Sumbul Alam, a student attorney in the University of Baltimore’s Saul Ewing Civil Advocacy Clinic representing Abell, said the Administrative Office of the Courts is “disguising public information” and claiming it is an administrative record.

“This significantly reduces the transparency and defeats the purpose of the Public Information Act,” she said.

On Monday, the Administrative Office of the Courts, the named defendant in the case, moved to dismiss and argued that Abell could not seek judicial review. The rules permit an MPIA complaint if the custodian of records is unsure and asks for a “preliminary judicial determination” about whether a record should be made public. However, the custodian in Abell’s case did not seek such a determination before denying the request.

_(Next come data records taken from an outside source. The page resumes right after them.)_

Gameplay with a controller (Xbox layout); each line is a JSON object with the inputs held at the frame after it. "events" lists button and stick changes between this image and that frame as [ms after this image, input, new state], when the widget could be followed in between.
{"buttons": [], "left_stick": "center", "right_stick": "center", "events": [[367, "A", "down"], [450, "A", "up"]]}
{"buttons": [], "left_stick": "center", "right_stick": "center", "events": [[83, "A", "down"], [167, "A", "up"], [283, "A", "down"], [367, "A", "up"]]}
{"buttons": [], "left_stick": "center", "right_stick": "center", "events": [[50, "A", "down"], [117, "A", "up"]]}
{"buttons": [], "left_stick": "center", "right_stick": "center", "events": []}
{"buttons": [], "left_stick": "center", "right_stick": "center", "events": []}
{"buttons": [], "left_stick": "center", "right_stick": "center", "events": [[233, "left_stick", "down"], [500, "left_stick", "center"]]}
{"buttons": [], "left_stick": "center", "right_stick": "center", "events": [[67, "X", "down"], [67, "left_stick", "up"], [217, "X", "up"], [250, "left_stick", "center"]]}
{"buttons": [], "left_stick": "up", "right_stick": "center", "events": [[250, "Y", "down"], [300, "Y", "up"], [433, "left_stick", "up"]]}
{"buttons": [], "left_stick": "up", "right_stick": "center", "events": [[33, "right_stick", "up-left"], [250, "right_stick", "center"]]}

Professor Daniel L. Hatcher, co-director of the UB clinic, said it is “deeply concerning” that the Maryland Office of the Attorney General, which represents the judiciary, is seeking to hide the identity of judges.

“They’re trying to turn the judge’s name into administrative records by coding it,” he said.

Colin Starger, a UB professor who works in pretrial justice advocacy, said a hearing is public and Case Search is publicly accessible, so it does not make sense to hide the identities of public employees by withholding the key.

“For some very difficult to fathom reason, it’s the position of the judiciary and the attorney general who is representing them … that this is an internal administrative record, so it’s not public,” he said. “From where I sit, that’s not a very persuasive claim.”

Starger said the information could be used to look at caseloads, how fast dockets move and other data points.

“That kind of information is extremely useful for policymakers and advocates and the public at large,” he said.